▶ Reading passage:
.....
There are some interesting legal nuances regarding subcontracting plans of which most government contractors are not aware. Most contractors know that, in negotiated acquisitions, each solicitation of offers to perform a contract or contract modification, that individually is expected to exceed $650,000 ($1.5 million for construction) and that has subcontracting possibilities, must include FAR clause 52.219-9, Small Business Subcontracting Plan. The clause requires contractors to submit a “Subcontracting Plan” to the Contracting Officer during a procurement that must be negotiated and found acceptable by the Government prior to any contract award. The subcontracting plan must address how the prime contractor will distribute subcontracting dollars under the contract award to various types of small businesses.
According to the FAR, the Contracting Officer must require the “apparently successful offeror” to negotiate an “acceptable” subcontracting plan and if it fails to do so, the apparently successful offeror “will be ineligible for award.” FAR 19.702(a)(1). Seems simple enough. This language appears to suggest that if a contractor submits an unacceptable subcontracting plan, its proposal will be found to be unacceptable. Under standard protest law, a technically unacceptable proposal cannot form the basis for a contract award.
.....
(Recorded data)
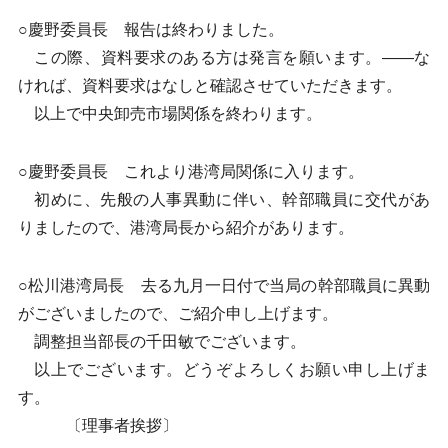
○慶野委員長 報告は終わりました。
この際、資料要求のある方は発言を願います。——な
ければ、資料要求はなしと確認させていただきます。
以上で中央卸売市場関係を終わります。
○慶野委員長 これより港湾局関係に入ります。
初めに、先般の人事異動に伴い、幹部職員に交代があ
りましたので、港湾局長から紹介があります。
○松川港湾局長 去る九月一日付で当局の幹部職員に異動
がございましたので、ご紹介申し上げます。
調整担当部長の千田敏でございます。
以上でございます。どうぞよろしくお願い申し上げま
す。
〔理事者挨拶〕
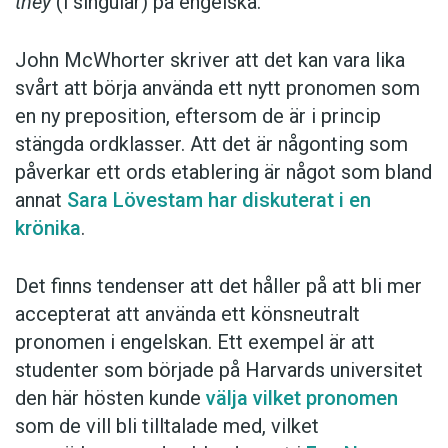
they
(i singular) på engelska.
John McWhorter skriver att det kan vara lika
svårt att börja använda ett nytt pronomen som
en ny preposition, eftersom de är i princip
stängda ordklasser. Att det är någonting som
påverkar ett ords etablering är något som bland
annat
Sara Lövestam har diskuterat i en
krönika
.
Det finns tendenser att det håller på att bli mer
accepterat att använda ett könsneutralt
pronomen i engelskan. Ett exempel är att
studenter som började på Harvards universitet
den här hösten kunde
välja vilket pronomen
som de vill bli tilltalade med, vilket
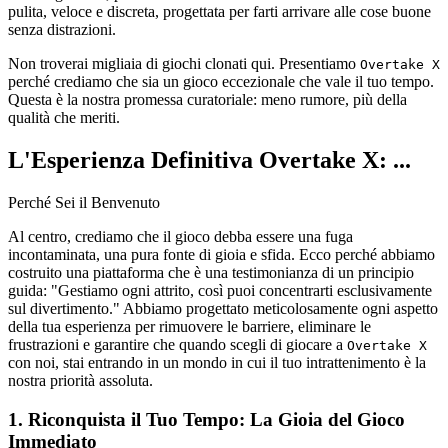
pulita, veloce e discreta, progettata per farti arrivare alle cose buone
senza distrazioni.
Non troverai migliaia di giochi clonati qui. Presentiamo
Overtake X
perché crediamo che sia un gioco eccezionale che vale il tuo tempo.
Questa è la nostra promessa curatoriale: meno rumore, più della
qualità che meriti.
L'Esperienza Definitiva Overtake X: ...
Perché Sei il Benvenuto
Al centro, crediamo che il gioco debba essere una fuga
incontaminata, una pura fonte di gioia e sfida. Ecco perché abbiamo
costruito una piattaforma che è una testimonianza di un principio
guida: "Gestiamo ogni attrito, così puoi concentrarti esclusivamente
sul divertimento." Abbiamo progettato meticolosamente ogni aspetto
della tua esperienza per rimuovere le barriere, eliminare le
frustrazioni e garantire che quando scegli di giocare a
Overtake X
con noi, stai entrando in un mondo in cui il tuo intrattenimento è la
nostra priorità assoluta.
1. Riconquista il Tuo Tempo: La Gioia del Gioco
Immediato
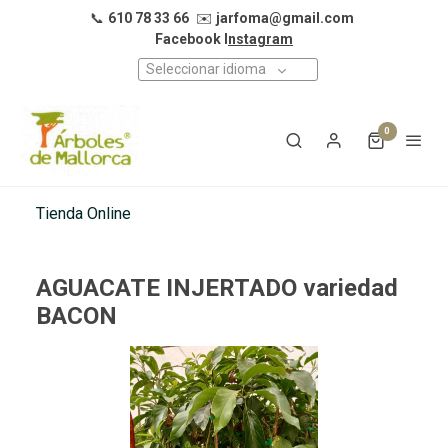
📞
610 78 33 66
✉️
jarfoma@gmail.com
Facebook I
nstagram
Seleccionar idioma
0
Tienda Online
AGUACATE INJERTADO variedad
BACON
.....
▶ Apply what you read:
1) Answer these questions from the passage on subcontracting plans:
(a) Which FAR clause must be included in solicitations that meet the dollar threshold and have subcontracting possibilities?
(b) What is the dollar threshold for construction?
(c) Under FAR 19.702(a)(1), what happens if the apparently successful offeror fails to negotiate an acceptable subcontracting plan?
2) Print the lines of the entries from the line with "pulita, veloce e" to the line with "perché crediamo che", including both.
The passage on subcontracting plans and the entries have no connection to each other.

▶ Your written answers:
1)
(a) FAR clause 52.219-9, Small Business Subcontracting Plan.
(b) $1.5 million.
(c) The offeror will be ineligible for award.

2)
pulita, veloce e discreta, progettata per farti arrivare alle cose buone
senza distrazioni.
Non troverai migliaia di giochi clonati qui. Presentiamo
Overtake X
perché crediamo che sia un gioco eccezionale che vale il tuo tempo.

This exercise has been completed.